Saturday, January 28, 2012
Miss Bala (2011)
Miss Bala (2011)
Dir. Gerardo Naranjo
3 out of 5
Pitched somewhere in between exploitation and urgent social commentary, the Mexican crime thriller Miss Bala builds upon the dispatches from the last half-decade's drug cartel wars to tell a story about collateral damage. As the struggle for control of the lucrative narcotics trade wends its way along the U.S.-Mexico border, a willowy Tijuana beauty (Stephanie Sigman) of modest means dreams of stardom, skipping out on familial obligations to attend an audition for the Miss Baja California pageant. Her youthful idyll is violently interrupted after she witnesses a nightclub massacre by a particularly ruthless drug gang, whose leader (Noe Hernandez) spies an opportunity to use Sigman's striking looks as a shield for increasingly dangerous criminal activity. Loosely based on an incident involving a real Mexican beauty queen, the film dabs an unrelentingly bleak story with generous dollops of pulp.
Whether in the film's explosively swift and brutal firefights or Sigman's unwilling ascent from driver to mule to bait for a prominent police official marked for a cartel hit, writer-director Gerardo Naranjo seems most interested in the surrender of control demanded by the narco-wars. Hernandez makes a big impression with his chilling performance, quietly monstrous and nihilistic. Even in the softest of threats he commands obedience, and Sigman has no choice but to comply. Her character projects a crushing despair that underlines the cruel coincidence of her condition. She painfully realizes that the entire game is rigged and no help is on the way. Every cop in Tijuana appears as corrupt as the one who delivers her to the cartel when she tries to file a report on the nightclub shooting, and results-oriented DEA agents can't tell her apart from the willing accomplices. Sigman allows herself to smile only once, when trying on gowns for the Miss Baja pageant that the cartel fixes in her favor, but it's a sad, pitiful reminder of a dream perverted.

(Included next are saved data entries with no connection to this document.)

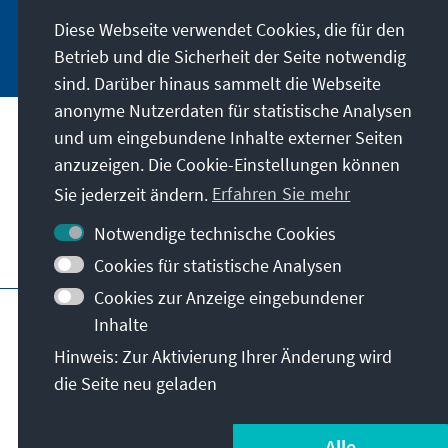
Diese Webseite verwendet Cookies, die für den
Jetzt abonnieren
Betrieb und die Sicherheit der Seite notwendig
sind. Darüber hinaus sammelt die Webseite
anonyme Nutzerdaten für statistische Analysen
und um eingebundene Inhalte externer Seiten
Anschrift
anzuzeigen. Die Cookie-Einstellungen können
Sie jederzeit ändern.
Erfahren Sie mehr
Kontakt
Notwendige technische Cookies
Besuchen Sie auch
Cookies für statistische Analysen
Cookies zur Anzeige eingebundener
Hauptseite der KAS
Impressum
Datenschutz
Inhalte
Nutzungsbedingungen
Hinweis: Zur Aktivierung Ihrer Änderung wird
Erklärung zur Barrierefreiheit
Barriere melden
die Seite neu geladen
Allg. Geschäftsbedingungen
© Konrad-Adenauer-Stiftung e.V. 2026
Alle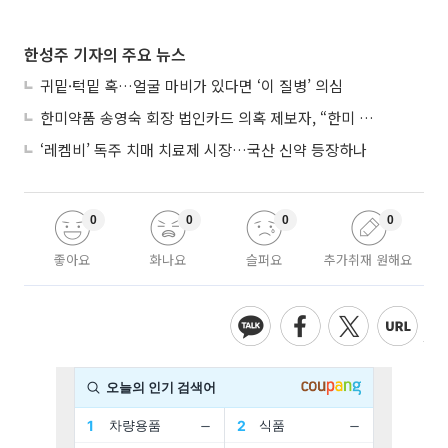
한성주 기자의 주요 뉴스
귀밑·턱밑 혹…얼굴 마비가 있다면 ‘이 질병’ 의심
한미약품 송영숙 회장 법인카드 의혹 제보자, “한미 잘 되기 바라는 마음”
‘레켐비’ 독주 치매 치료제 시장…국산 신약 등장하나
0
0
0
0
좋아요
화나요
슬퍼요
추가취재 원해요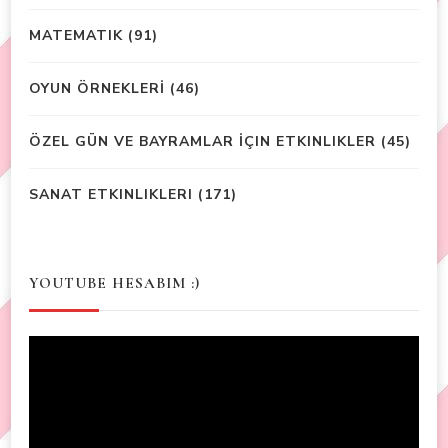
MATEMATIK
(91)
OYUN ÖRNEKLERİ
(46)
ÖZEL GÜN VE BAYRAMLAR İÇIN ETKINLIKLER
(45)
SANAT ETKINLIKLERI
(171)
YOUTUBE HESABIM :)
Video
Player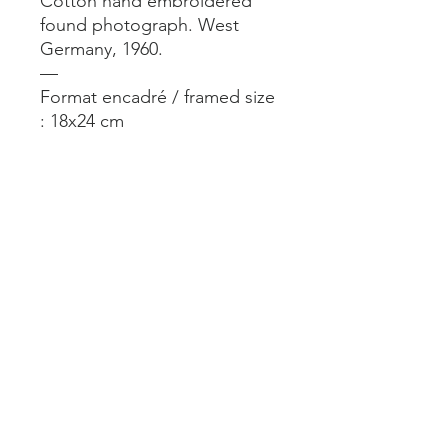
Cotton hand embroidered
found photograph. West
Germany, 1960.
—
Format encadré / framed size
: 18x24 cm
—
A voir aussi À l’imparfait 24
rue du Château d’Eau Paris
10.
Mentions légales
Livraisons et retours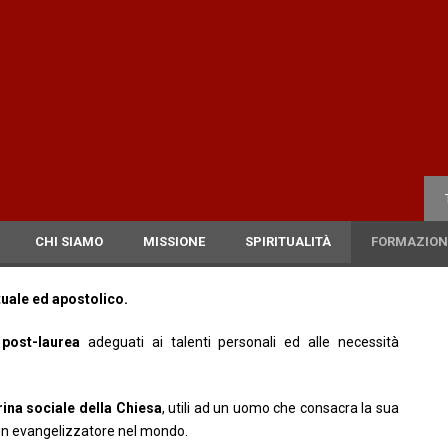
CHI SIAMO
MISSIONE
SPIRITUALITÀ
FORMAZION
ttuale ed apostolico
.
post-laurea
adeguati ai talenti personali ed alle necessità
trina sociale della Chiesa
, utili ad un uomo che consacra la sua
 un evangelizzatore nel mondo.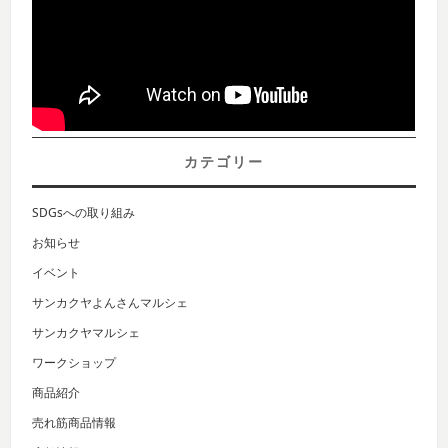
カテゴリー
SDGsへの取り組み
お知らせ
イベント
サンカクヤよんさんマルシェ
サンカクヤマルシェ
ワークショップ
商品紹介
売れ筋商品情報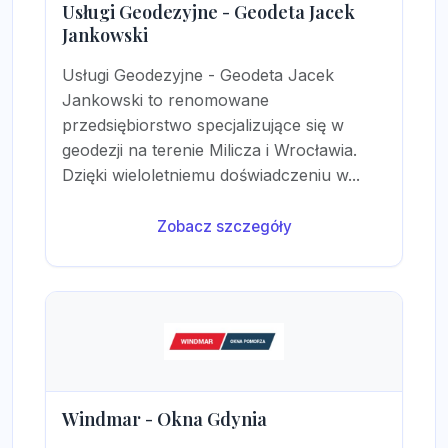
Usługi Geodezyjne - Geodeta Jacek
Jankowski
Usługi Geodezyjne - Geodeta Jacek
Jankowski to renomowane
przedsiębiorstwo specjalizujące się w
geodezji na terenie Milicza i Wrocławia.
Dzięki wieloletniemu doświadczeniu w...
Zobacz szczegóły
Windmar - Okna Gdynia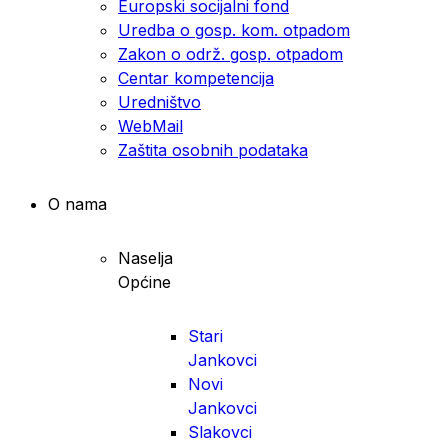
Europski socijalni fond
Uredba o gosp. kom. otpadom
Zakon o održ. gosp. otpadom
Centar kompetencija
Uredništvo
WebMail
Zaštita osobnih podataka
O nama
Naselja
Općine
Stari
Jankovci
Novi
Jankovci
Slakovci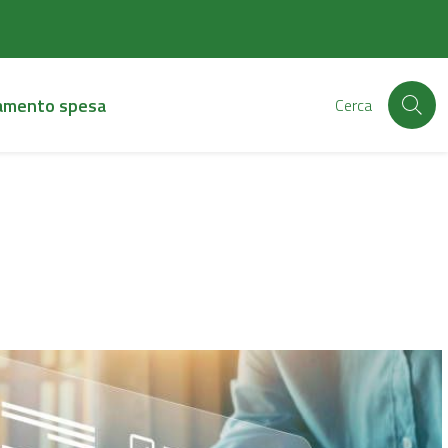
amento spesa
Cerca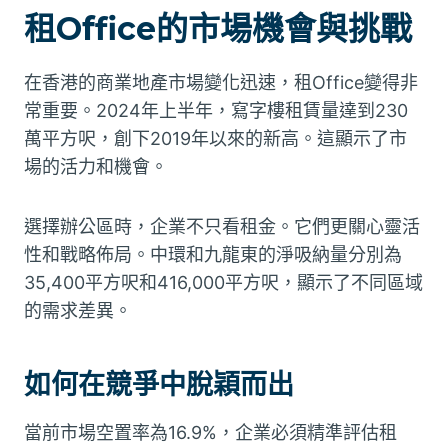
租Office的市場機會與挑戰
在香港的商業地產市場變化迅速，租Office變得非
常重要。2024年上半年，寫字樓租賃量達到230
萬平方呎，創下2019年以來的新高。這顯示了市
場的活力和機會。
選擇辦公區時，企業不只看租金。它們更關心靈活
性和戰略佈局。中環和九龍東的淨吸納量分別為
35,400平方呎和416,000平方呎，顯示了不同區域
的需求差異。
如何在競爭中脫穎而出
當前市場空置率為16.9%，企業必須精準評估租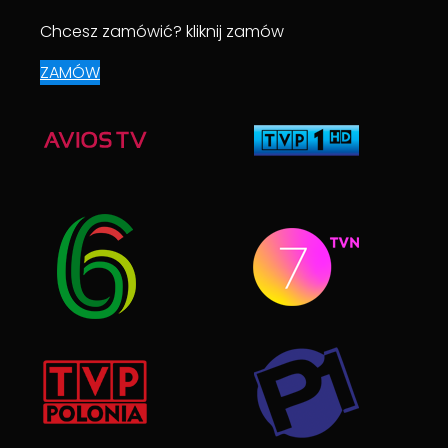
Chcesz zamówić? kliknij zamów
ZAMÓW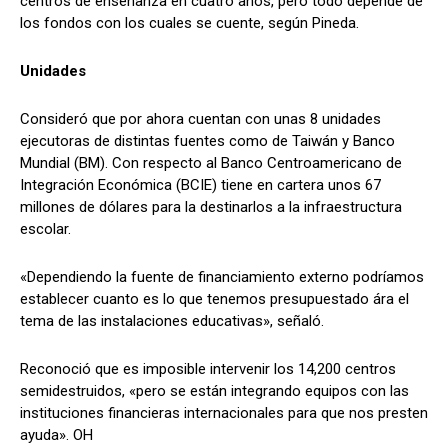
centros de enseñanza en cuatro años, pero todo depende de
los fondos con los cuales se cuente, según Pineda.
Unidades
Consideró que por ahora cuentan con unas 8 unidades
ejecutoras de distintas fuentes como de Taiwán y Banco
Mundial (BM). Con respecto al Banco Centroamericano de
Integración Económica (BCIE) tiene en cartera unos 67
millones de dólares para la destinarlos a la infraestructura
escolar.
«Dependiendo la fuente de financiamiento externo podríamos
establecer cuanto es lo que tenemos presupuestado ára el
tema de las instalaciones educativas», señaló.
Reconoció que es imposible intervenir los 14,200 centros
semidestruidos, «pero se están integrando equipos con las
instituciones financieras internacionales para que nos presten
ayuda». OH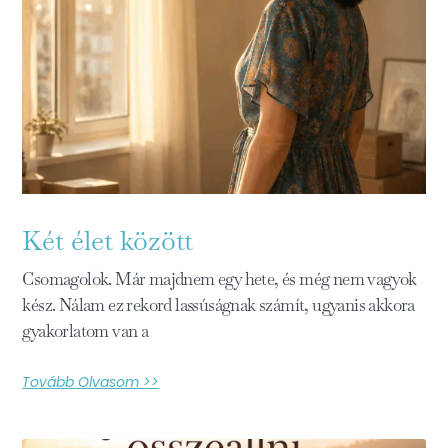
Két élet között
Csomagolok. Már majdnem egy hete, és még nem vagyok
kész. Nálam ez rekord lassúságnak számít, ugyanis akkora
gyakorlatom van a
Tovább Olvasom >>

However, the pageant subplot fails to disguise the fact that Sigman's character is essentially just a backstory with an eternally terrified expression. She's a cipher for the filmmaker to re-enact pieces of the media hysteria surrounding the drug wars. Through her we more easily comprehend the terrible, exploitative nature of the cartels, but her story doesn't give much more insight than you might find in a typical newspaper article. There's also too much dead air in a film that's so preoccupied with the sensual and sensational. Naranjo lets scenes drag on in silence and exhausts the audience with attempts to create formal distance, such as blocking his actors deep within the frame and following Sigman with the ubiquitous Darren Aronofsky back-of-the-head tracking shot (as if her character needed to be any more faceless). The combination of grim realism and stylish artifice does work intermittently. The film gets its title from the Spanish slang word for "bullet," and Naranjo displays his impressive action chops in a handful of thrilling sequences. But while its visceral appeal is impossible to ignore, the movie's style keeps getting in the way of its latent substance. Miss Bala's beauty is, unfortunately, only skin deep.